Top of TEXT BLOCK

Hans Rosling-style Animated Bubble Plots in R
The post-Soviet Edition
Purpose
In this blog post, I’ll show how to make Hans Rosling -style interactive bubble charts with R. The resulting interactive plot we’ll build looks like this:
Hans Rosling-style Bubble Plots
Hans Rosling was a physician, academic, public speaker and enthusiastic promoter of a fact-based worldview. I heard the first time about him when I was taking intro courses on statistics, and I remember thinking already back then that his visualizations were impressive. I also managed (finally) to read his Factfulness book (Rosling, Rönnlund, and Rosling 2020) recently, and I thought it would be nice to try out the kind of visualizations he uses on his presentations.
Luckily, it turned out that imitating Rosling’s visualizations isn’t so hard these days if you know a little bit of R. I started my investigation by simply Googling “hans rosling style plots in r.” The first instructions I found were done by Tristan Ganry (2018), and I learned from his instructions that you can generate Rosling-style plots easily using gganimate (for creating GIF files) or plotly (for HTML files) package. Since I was mainly interested in creating HTML-type interactive plots, this post deals only with the plotly package method.
Interactive (Bubble) Charts Using the plotly Package
So, how to imitate the kind of bubble chart as shown under the title of this blog post? After some Googling, I found the needed instructions from plotly package’s webpage under the topic “Intro to Animations in R” (plotlygraphs 2017). Actually, the example data used in these instructions was exactly from Gapminder, and there’s a R package for this dataset which can be downloaded to your R environment simply by typing library(gapminder)
in your RMarkdown code chunk or your R console:
library(gapminder)

Bottom of TEXT BLOCK
Top of RAW DATA

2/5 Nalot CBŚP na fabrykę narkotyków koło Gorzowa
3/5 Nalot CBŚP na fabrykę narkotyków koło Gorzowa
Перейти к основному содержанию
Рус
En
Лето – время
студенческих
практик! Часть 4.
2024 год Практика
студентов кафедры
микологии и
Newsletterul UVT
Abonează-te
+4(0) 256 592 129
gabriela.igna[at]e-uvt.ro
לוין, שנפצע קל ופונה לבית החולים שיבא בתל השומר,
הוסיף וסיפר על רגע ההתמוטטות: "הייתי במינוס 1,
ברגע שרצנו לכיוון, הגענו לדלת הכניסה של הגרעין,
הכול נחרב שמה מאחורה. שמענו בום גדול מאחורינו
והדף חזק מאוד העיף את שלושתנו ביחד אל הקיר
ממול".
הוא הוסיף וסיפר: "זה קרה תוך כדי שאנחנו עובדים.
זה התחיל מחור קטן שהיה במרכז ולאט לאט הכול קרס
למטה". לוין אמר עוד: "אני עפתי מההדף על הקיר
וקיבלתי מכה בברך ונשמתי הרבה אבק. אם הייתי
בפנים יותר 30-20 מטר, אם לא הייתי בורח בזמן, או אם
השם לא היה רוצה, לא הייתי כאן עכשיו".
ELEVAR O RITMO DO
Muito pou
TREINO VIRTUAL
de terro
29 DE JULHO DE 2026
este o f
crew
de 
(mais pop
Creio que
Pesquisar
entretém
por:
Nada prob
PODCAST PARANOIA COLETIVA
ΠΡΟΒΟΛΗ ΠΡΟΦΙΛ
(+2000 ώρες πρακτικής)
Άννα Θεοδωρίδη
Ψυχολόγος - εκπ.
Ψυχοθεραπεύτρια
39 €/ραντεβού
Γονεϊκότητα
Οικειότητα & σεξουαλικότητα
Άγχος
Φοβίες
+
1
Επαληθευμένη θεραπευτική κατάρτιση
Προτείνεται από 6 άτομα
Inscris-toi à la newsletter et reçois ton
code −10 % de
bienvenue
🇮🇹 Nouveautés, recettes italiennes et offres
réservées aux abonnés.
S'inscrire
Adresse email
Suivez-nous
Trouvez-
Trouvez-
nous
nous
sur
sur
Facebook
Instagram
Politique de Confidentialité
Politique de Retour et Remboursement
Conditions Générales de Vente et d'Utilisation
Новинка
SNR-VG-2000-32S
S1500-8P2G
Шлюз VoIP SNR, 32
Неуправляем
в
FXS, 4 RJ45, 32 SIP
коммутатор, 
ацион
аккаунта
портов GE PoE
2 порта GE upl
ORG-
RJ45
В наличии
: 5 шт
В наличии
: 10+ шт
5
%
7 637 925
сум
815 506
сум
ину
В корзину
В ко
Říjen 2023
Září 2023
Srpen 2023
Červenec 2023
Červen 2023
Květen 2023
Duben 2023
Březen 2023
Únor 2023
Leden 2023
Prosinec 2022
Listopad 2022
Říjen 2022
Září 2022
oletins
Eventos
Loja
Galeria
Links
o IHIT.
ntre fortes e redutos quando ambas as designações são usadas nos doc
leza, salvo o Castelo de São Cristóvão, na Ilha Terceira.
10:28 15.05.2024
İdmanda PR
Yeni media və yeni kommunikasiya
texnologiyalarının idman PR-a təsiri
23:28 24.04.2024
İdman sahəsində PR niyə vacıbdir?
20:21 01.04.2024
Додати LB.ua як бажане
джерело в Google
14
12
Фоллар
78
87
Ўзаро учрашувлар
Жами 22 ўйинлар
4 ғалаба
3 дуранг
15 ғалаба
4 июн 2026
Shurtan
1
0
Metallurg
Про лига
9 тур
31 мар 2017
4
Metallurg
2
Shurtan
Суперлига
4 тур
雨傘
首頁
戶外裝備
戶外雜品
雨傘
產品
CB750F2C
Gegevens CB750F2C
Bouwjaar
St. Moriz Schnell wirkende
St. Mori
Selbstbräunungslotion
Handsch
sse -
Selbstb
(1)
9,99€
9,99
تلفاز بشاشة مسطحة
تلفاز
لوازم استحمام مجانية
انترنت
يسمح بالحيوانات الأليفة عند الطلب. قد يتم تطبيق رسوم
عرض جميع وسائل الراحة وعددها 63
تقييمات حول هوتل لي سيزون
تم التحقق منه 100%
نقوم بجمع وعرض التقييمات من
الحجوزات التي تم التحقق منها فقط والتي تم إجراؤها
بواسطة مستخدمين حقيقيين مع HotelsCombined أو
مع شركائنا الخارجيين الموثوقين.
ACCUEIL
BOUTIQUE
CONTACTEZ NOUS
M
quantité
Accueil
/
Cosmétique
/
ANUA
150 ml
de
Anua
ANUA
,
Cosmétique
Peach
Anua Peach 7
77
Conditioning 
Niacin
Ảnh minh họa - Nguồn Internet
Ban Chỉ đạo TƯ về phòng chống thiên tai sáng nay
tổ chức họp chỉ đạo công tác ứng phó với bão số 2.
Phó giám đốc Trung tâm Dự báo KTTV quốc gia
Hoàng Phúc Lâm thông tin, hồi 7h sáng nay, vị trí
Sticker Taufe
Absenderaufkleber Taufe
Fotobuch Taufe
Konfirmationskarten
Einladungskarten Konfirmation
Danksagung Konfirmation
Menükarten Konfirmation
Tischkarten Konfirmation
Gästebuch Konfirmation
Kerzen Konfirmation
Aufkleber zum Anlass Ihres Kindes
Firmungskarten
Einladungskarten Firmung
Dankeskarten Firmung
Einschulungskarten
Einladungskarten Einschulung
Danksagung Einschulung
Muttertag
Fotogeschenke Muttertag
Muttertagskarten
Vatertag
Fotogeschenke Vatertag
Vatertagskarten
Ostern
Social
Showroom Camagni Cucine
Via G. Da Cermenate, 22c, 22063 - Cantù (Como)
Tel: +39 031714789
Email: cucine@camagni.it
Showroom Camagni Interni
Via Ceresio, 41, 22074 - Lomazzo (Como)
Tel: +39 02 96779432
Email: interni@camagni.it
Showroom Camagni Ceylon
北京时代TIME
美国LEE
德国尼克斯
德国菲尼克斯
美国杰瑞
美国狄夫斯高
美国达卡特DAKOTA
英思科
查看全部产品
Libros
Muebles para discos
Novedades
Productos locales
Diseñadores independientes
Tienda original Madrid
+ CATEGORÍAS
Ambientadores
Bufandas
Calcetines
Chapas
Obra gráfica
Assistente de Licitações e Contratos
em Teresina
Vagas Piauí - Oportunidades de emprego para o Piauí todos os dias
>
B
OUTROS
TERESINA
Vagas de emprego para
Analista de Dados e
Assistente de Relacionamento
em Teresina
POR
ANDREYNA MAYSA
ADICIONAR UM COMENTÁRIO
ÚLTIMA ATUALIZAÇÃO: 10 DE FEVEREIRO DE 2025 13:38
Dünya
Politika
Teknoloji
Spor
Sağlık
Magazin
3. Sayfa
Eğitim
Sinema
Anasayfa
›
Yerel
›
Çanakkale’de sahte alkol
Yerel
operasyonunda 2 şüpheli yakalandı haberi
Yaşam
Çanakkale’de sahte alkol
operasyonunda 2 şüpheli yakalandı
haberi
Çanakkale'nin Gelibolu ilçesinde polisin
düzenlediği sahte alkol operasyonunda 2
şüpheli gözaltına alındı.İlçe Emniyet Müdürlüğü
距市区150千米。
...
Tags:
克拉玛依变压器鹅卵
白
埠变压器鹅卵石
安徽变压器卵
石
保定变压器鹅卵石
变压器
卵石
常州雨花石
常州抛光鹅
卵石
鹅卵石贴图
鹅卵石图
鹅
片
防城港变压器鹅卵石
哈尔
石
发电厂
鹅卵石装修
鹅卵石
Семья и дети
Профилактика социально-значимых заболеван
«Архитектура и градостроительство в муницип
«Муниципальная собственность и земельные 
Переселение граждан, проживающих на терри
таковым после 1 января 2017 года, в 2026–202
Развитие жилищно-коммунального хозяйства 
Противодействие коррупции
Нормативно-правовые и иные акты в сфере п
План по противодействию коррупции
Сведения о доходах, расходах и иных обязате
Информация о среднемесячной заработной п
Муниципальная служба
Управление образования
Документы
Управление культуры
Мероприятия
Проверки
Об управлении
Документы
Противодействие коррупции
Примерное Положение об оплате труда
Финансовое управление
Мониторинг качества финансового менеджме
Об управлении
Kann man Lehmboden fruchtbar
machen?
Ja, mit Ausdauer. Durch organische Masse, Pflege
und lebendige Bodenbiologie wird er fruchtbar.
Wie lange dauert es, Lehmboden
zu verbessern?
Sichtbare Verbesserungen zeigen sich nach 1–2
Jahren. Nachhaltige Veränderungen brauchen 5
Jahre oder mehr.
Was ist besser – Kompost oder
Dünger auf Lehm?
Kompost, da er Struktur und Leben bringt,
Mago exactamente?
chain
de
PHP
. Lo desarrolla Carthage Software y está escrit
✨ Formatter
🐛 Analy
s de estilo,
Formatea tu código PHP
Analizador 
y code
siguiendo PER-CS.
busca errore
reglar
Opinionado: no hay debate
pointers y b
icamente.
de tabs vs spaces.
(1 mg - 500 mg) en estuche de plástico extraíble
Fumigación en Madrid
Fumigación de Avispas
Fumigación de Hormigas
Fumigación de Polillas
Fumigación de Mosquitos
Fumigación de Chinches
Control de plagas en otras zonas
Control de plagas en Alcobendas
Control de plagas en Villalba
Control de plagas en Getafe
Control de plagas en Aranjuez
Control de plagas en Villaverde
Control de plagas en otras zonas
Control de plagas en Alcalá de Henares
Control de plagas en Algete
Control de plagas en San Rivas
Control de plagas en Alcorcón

Bottom of RAW DATA

TASKS FOR THIS EXERCISE:
[a] In the R bubble plot post, which package is named for creating GIF files?
[b] Please retype the stretch of the R bubble plot post from "Luckily, it turned" through "plotly package method.".
[c] Extend the R bubble plot post past its final line.

ANSWERS PROVIDED:
[a] gganimate

[b]
Luckily, it turned out that imitating Rosling’s visualizations isn’t so hard these days if you know a little bit of R. I started my investigation by simply Googling “hans rosling style plots in r.” The first instructions I found were done by Tristan Ganry (2018), and I learned from his instructions that you can generate Rosling-style plots easily using gganimate (for creating GIF files) or plotly (for HTML files) package. Since I was mainly interested in creating HTML-type interactive plots, this post deals only with the plotly package method.

[c]
gapminder
## # A tibble: 1,704 × 6
## country continent year lifeExp pop gdpPercap
## <fct> <fct> <int> <dbl> <int> <dbl>
## 1 Afghanistan Asia 1952 28.8 8425333 779.
## 2 Afghanistan Asia 1957 30.3 9240934 821.
## 3 Afghanistan Asia 1962 32.0 10267083 853.
## 4 Afghanistan Asia 1967 34.0 11537966 836.
## 5 Afghanistan Asia 1972 36.1 13079460 740.
## 6 Afghanistan Asia 1977 38.4 14880372 786.
## 7 Afghanistan Asia 1982 39.9 12881816 978.
## 8 Afghanistan Asia 1987 40.8 13867957 852.
## 9 Afghanistan Asia 1992 41.7 16317921 649.
## 10 Afghanistan Asia 1997 41.8 22227415 635.
## # … with 1,694 more rows
Here’s an example of interactive plot from plotly’s webpage (ibid.):
library(plotly)
library(gapminder)
df <- gapminder
fig <- df %>%
plot_ly(
x = ~gdpPercap,
y = ~lifeExp,
size = ~pop,
color = ~continent,
frame = ~year,
text = ~country,
hoverinfo = "text",
type = 'scatter',
mode = 'markers'
)
fig <- fig %>% layout(
xaxis = list(
type = "log"
)
)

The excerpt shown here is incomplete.